Beyrouth 2020: Journal d'un effondrement
Au début de l’été 2020, dans un Liban ruiné par la crise économique, dans un Beyrouth épuisé qui se soulève pour une vraie démocratie alors que le monde est pétrifié par le coronavirus, Charif Majdalani entreprend l’écriture d’un journal. Cette chronique de l’étouffement et de l’effondrement se trouve percutée le 4 août par l’explosion dans le port de la ville de 2 750 tonnes de nitrate d’ammonium. Dès lors, elle devient le témoignage de la catastrophe et du sursaut, le portrait d’une cité stupéfiée par la violence de sa propre histoire, le récit de “destins jetés aux vents”.
Extrait
Nous avons marché lui et moi jusqu’aux oliviers. Il y en avait trois, et de petits chênes verts. À l’horizon, à l’est et au sud, on voyait les crêtes des montagnes, et sur les deux autres côtés, c’était assez vaste pour que les limites de la parcelle ne soient pas perceptibles. Le gaillard m’en avait proposé une autre, d’où on voyait la mer, et je lui avais répondu que je ne voulais pas voir la mer. Je la vois assez, tous les jours, et tant qu’à être dans la montagne, autant voir les sommets, et dessus, la nuit, le baldaquin du ciel et son ballet d’étoiles. Je crois qu’il ne comprenait rien à ce que je lui disais. Il était sanglé dans une sorte de gilet, et dessous une chemise boutonnée jusqu’au menton, alors qu’il commençait à faire chaud. Lorsque nous avons dépassé les oliviers, marchant dans les herbes sèches qui cachaient parfois les restes de sillons durcis, en direction des ruines d’un petit cabanon que j’aurais envie de faire restaurer, il m’a demandé s’il était envisageable que je lui paye en cash. J’ai éclaté de rire, en lui demandant d’où il pensait que je pourrais lui trouver des dollars en cash. Il n’a pas commenté, nous étions convenus d’un règlement par chèque. Il a juste tenté sa chance. Il y a quelques jours, j’ai interrogé Jad sur les raisons qui poussent certains propriétaires à vendre des biens contre des chèques bancaires et il m’a répondu que c’est le plus souvent parce qu’ils ont des dettes qu’ils souhaitent rembourser au plus vite, avant l’effondrement complet de la livre. Moi, en revanche, je ne veux plus avoir un sou à la banque.

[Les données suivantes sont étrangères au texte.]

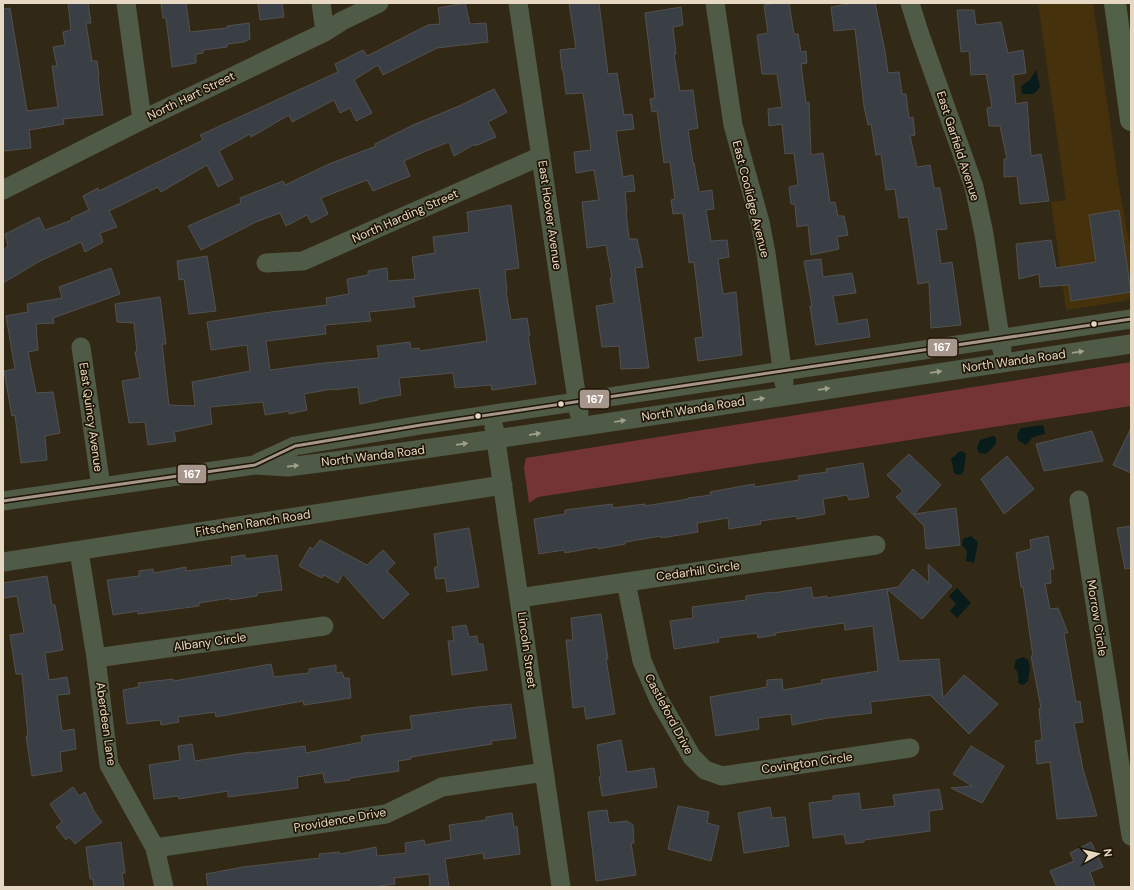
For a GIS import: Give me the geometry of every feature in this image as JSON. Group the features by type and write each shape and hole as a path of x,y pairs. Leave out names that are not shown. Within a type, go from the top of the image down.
{"main road":[{"path":"1115,3 1125,27 1131,120"}],"street":[{"path":"126,3 142,120"},
{"path":"321,3 325,32"},
{"name":"North Hart Street","path":"3,190 142,120 325,32 342,21 379,3"},
{"name":"East Hoover Avenue","path":"518,3 581,427"},
{"name":"East Coolidge Avenue","path":"715,3 733,125 760,222 766,253 785,395"},
{"name":"East Garfield Avenue","path":"910,3 974,187 984,234 1004,362"},
{"name":"North Harding Street","path":"266,263 303,261 541,156"},
{"name":"North Wanda Road","path":"255,465 295,446 577,401 1131,319"},
{"name":"North Wanda Road","path":"3,502 255,465 288,466 496,439 1131,344"},
{"name":"East Quincy Avenue","path":"81,347 101,487"},
{"name":"Lincoln Street","path":"492,414 561,887"},
{"name":"Fitschen Ranch Road","path":"3,562 503,485"},
{"name":"Morrow Circle","path":"1079,500 1123,734 1131,836"},
{"name":"Cedarhill Circle","path":"519,598 876,545"},
{"name":"Aberdeen Lane","path":"79,551 96,658 109,765 155,848 164,887"},
{"name":"Castleford Drive","path":"626,582 642,661 659,700 692,757 705,770"},
{"name":"Albany Circle","path":"96,658 324,626"},
{"name":"Covington Circle","path":"705,770 722,776 910,748"},
{"name":"Providence Drive","path":"155,848 386,814 442,787 544,772"}],"shaded area":[{"path":"1038,3 1093,3 1119,187 1131,252 1131,298 1125,301 1066,310 1051,202 1066,200"},
{"path":"1131,362 1131,406 538,497 529,503 524,468 526,458"}],"water":[{"path":"1036,70 1040,87 1034,94 1022,94 1021,86 1030,80"},
{"path":"1043,425 1045,434 1033,437 1026,445 1018,440 1017,434 1021,428"},
{"path":"993,436 996,438 996,444 986,454 979,453 977,448 980,440"},
{"path":"962,451 966,454 964,470 962,474 958,475 954,473 951,458 958,452"},
{"path":"971,536 978,542 974,563 966,561 967,551 962,545 963,539"},
{"path":"957,588 971,603 957,618 950,611 956,604 949,596"},
{"path":"1023,657 1028,660 1030,667 1028,681 1023,685 1018,683 1018,674 1014,668 1016,660"}],"building":[{"path":"68,3 88,3 91,23 86,23 92,61 97,61 103,115 63,119 64,124 29,130 31,148 4,151 3,9 10,8 27,111 58,107 52,66 57,66 53,47 65,45 63,32 71,30"},
{"path":"161,3 186,3 190,32 227,28 227,26 249,23 250,39 244,42 227,44 227,47 203,50 203,53 196,54 196,63 172,67 166,18 163,18"},
{"path":"258,3 282,3 284,17 260,20"},
{"path":"465,3 470,24 486,23 488,42 437,48 383,75 378,65 354,80 372,113 356,121 350,108 340,113 334,100 292,122 289,115 251,137 250,134 219,151 233,179 218,187 207,165 161,192 158,187 109,211 117,227 100,233 103,242 85,252 81,242 40,261 3,283 3,250 8,246 5,234 39,217 45,230 72,220 71,218 89,210 83,196 98,188 99,191 203,140 200,135 338,72 335,64 363,50 367,56 428,25 440,24 438,8"},
{"path":"569,3 599,3 608,74 617,73 624,115 632,114 634,129 616,131 623,177 633,175 635,191 625,192 626,211 629,239 637,239 643,267 635,268 649,368 621,369 619,346 602,347 596,306 614,303 610,278 612,278 606,245 587,248 582,202 599,200 594,170 576,173 574,152 591,150 583,93 566,94 562,70 560,50 576,48"},
{"path":"789,3 794,34 798,34 801,52 806,51 807,63 801,64 806,103 809,102 811,155 823,153 830,203 835,202 838,216 844,216 848,235 837,237 839,249 811,255 808,225 797,227 795,204 791,204 789,187 798,185 794,153 785,154 782,124 769,126 768,109 782,107 777,74 762,74 757,35 768,33 764,5"},
{"path":"855,3 875,3 888,73 899,72 902,94 906,94 909,118 913,117 915,135 910,136 917,167 930,165 934,188 940,188 947,229 936,230 941,264 952,262 961,325 931,328 929,282 918,284 908,217 899,218 895,189 886,190 881,154 876,155 871,124 868,125 864,106 855,29 834,31 831,7"},
{"path":"681,7 683,25 673,27 676,54 674,54 680,91 693,90 698,128 688,130 693,163 699,192 712,190 714,209 706,210 711,241 727,240 729,257 718,259 723,294 736,292 742,355 698,361 695,338 703,337 694,262 689,263 683,213 673,214 671,200 675,199 670,162 664,163 657,111 652,112 650,99 655,98 645,13"},
{"path":"957,10 974,10 976,25 1001,22 1008,53 1023,50 1026,73 1013,75 1016,104 1027,102 1031,156 1041,154 1049,201 1020,204 1017,176 1004,177 1004,159 1007,159 1000,126 989,126 987,108 992,107 986,74 971,75 969,51 961,52"},
{"path":"494,89 507,112 488,122 496,137 475,146 475,144 454,156 449,142 404,161 410,176 373,191 367,180 321,198 328,214 311,223 307,215 286,226 280,213 256,222 201,250 188,226 241,203 240,198 283,181 285,185 329,164 376,146 375,144 413,125 459,106"},
{"path":"511,205 519,268 505,270 506,292 511,320 527,318 530,336 528,336 536,384 492,390 491,385 455,388 453,373 399,378 401,395 360,404 358,387 332,389 304,394 307,410 289,414 289,411 265,415 263,402 210,407 212,424 174,432 176,441 148,445 145,422 129,423 122,381 140,378 135,352 137,352 134,323 117,322 115,304 160,297 166,344 162,344 169,405 195,406 192,382 250,371 247,345 211,350 207,322 327,305 326,298 349,294 347,279 368,275 368,271 387,268 388,281 415,279 412,257 435,253 433,237 469,232 467,212","holes":["479,288 487,341 420,351 419,348 411,349 410,342 377,346 379,358 270,370 266,341 326,334 325,325 371,321 369,312 415,307 413,297"]},
{"path":"1119,210 1131,292 1071,301 1069,285 1040,287 1039,274 1019,279 1016,244 1051,240 1056,268 1096,262 1089,215"},
{"path":"207,256 216,311 189,314 184,279 179,280 177,261"},
{"path":"821,259 823,277 852,273 856,293 833,296 838,324 867,319 870,337 816,345 810,306 812,306 804,261"},
{"path":"111,268 120,294 53,318 54,323 36,324 38,350 28,352 36,393 53,392 60,433 45,436 47,460 21,463 15,415 12,416 4,371 15,369 6,316 28,312 27,304 62,298 59,287"},
{"path":"1131,428 1131,473 1113,465"},
{"path":"1092,431 1103,461 1044,471 1036,444"},
{"path":"909,454 941,485 914,514 956,508 960,545 926,549 924,526 896,497 903,491 887,475"},
{"path":"1007,456 1034,489 1004,514 981,479"},
{"path":"863,463 869,497 849,500 847,495 823,499 825,514 797,519 797,516 760,521 761,524 729,529 728,518 697,523 698,532 625,542 625,544 598,549 597,547 565,553 564,550 539,554 534,519 565,514 565,510 612,504 613,508 645,504 645,506 711,495 710,492 754,484 755,487 799,480 798,476 827,472 826,469"},
{"path":"1131,526 1131,568 1125,569 1117,528"},
{"path":"469,528 479,587 447,592 445,578 436,579 434,568 438,566 434,534"},
{"path":"1048,536 1054,569 1050,569 1051,583 1045,584 1050,609 1058,608 1068,633 1064,633 1076,702 1080,701 1083,722 1074,723 1083,769 1097,816 1057,819 1050,762 1037,764 1035,741 1042,740 1039,709 1041,708 1031,656 1033,656 1023,587 1021,587 1016,553 1031,549 1030,540"},
{"path":"320,540 367,565 383,550 395,563 387,571 409,594 383,619 343,574 338,583 324,575 322,578 299,566 310,547 313,549"},
{"path":"245,555 245,559 277,555 282,590 257,593 257,596 230,600 230,598 199,603 199,606 138,614 138,611 113,615 107,580 139,576 139,571 153,569 154,573 186,567 186,571 232,565 231,557"},
{"path":"928,564 952,586 922,619 887,589 899,661 939,659 943,698 964,675 998,704 969,734 930,695 870,702 872,713 828,718 792,725 791,714 758,718 759,729 716,736 710,697 767,687 767,680 782,679 783,690 822,683 821,680 878,671 873,626 845,630 844,623 775,633 776,635 758,638 757,633 718,638 719,642 674,649 670,621 693,618 692,607 746,600 746,596 772,592 811,587 813,598 827,596 827,598 898,587 913,569 929,583"},
{"path":"47,576 52,605 55,605 63,650 45,653 49,680 67,677 70,694 57,695 62,731 74,729 76,749 60,752 62,771 32,776 26,736 28,736 22,674 16,674 10,635 24,633 17,596 4,598 3,583"},
{"path":"601,614 608,659 606,659 615,714 586,719 584,706 573,708 566,640 573,640 571,618"},
{"path":"466,625 469,637 477,636 478,644 483,644 487,670 452,675 448,641 454,641 452,627"},
{"path":"271,664 274,677 309,673 309,669 336,665 336,673 342,672 344,678 349,678 351,698 304,705 303,701 216,717 215,712 178,717 179,722 161,725 160,720 127,724 123,690 139,687 138,683 173,679 174,681"},
{"path":"511,704 516,738 491,741 492,744 411,757 411,759 398,761 399,771 325,783 323,773 297,777 298,788 228,797 228,791 179,799 178,796 154,799 149,765 180,760 178,746 192,744 195,761 251,752 305,746 306,753 362,742 361,736 412,729 410,716"},
{"path":"621,740 627,772 654,768 657,787 602,796 597,745"},
{"path":"971,746 1004,766 982,803 951,788 972,786 953,774"},
{"path":"73,787 79,796 85,792 95,813 102,822 75,844 69,837 66,840 56,827 62,822 50,804"},
{"path":"939,789 943,809 929,811 930,831 846,844 844,834 813,838 809,803 833,800 833,796 859,793 861,810 895,806 893,795"},
{"path":"678,806 709,812 707,823 719,826 711,861 668,849"},
{"path":"770,807 772,818 785,817 789,846 744,853 738,813"},
{"path":"607,810 609,823 627,821 633,825 634,843 631,843 636,875 596,881 588,812"},
{"path":"512,813 514,827 517,827 520,854 484,859 483,853 445,859 449,887 430,887 429,874 394,878 395,884 374,887 208,887 206,874 243,867 320,858 319,854 339,852 340,854 376,847 377,856 406,853 405,843 424,840 425,845 451,840 449,825 486,820 486,817"},
{"path":"121,842 125,873 122,873 124,887 94,887 93,879 90,879 86,847"},
{"path":"1091,842 1103,867 1090,872 1095,887 1057,887 1050,871 1074,861 1070,853"}],"transit line":[{"name":"167","path":"3,501 255,465 295,446 421,425 1131,319"}]}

À mon retour, Mariam m’a annoncé que la machine à laver faisait un drôle de bruit. Et en effet, elle faisait un bruit inquiétant, une espèce de claquement régulier, presque cadencé, au rythme des tours du tambour. Je l’ai pourtant fait réparer il y a quelques jours, avant-hier, même. J’ai appelé le réparateur, qui n’a pas répondu, évidemment. Ces détails du quotidien sur lesquels nous sommes impuissants m’agacent et me mettent en colère. On se met vite en colère, ces temps-ci.
Sur les réseaux sociaux, la même chose, inlassablement, jusqu’à la nausée. L’effondrement économique, la ruine du pays, le contrôle des capitaux, les taux de change et la livre en chute libre, l’inflation, la pénurie qui guette.